### Exercise data
--- START ---

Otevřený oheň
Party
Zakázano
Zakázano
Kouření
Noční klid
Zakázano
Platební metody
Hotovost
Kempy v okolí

--- END ---
--- START ---

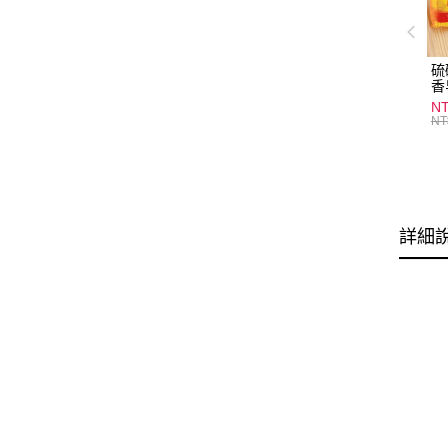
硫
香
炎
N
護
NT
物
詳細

--- END ---

Taking the listing above as the source, transcribe only the lines starting at the line with "Otevřený oheň" and going through the line with "Kempy v okolí", unaltered and with both ends included.

### The answer
Otevřený oheň
Party
Zakázano
Zakázano
Kouření
Noční klid
Zakázano
Platební metody
Hotovost
Kempy v okolí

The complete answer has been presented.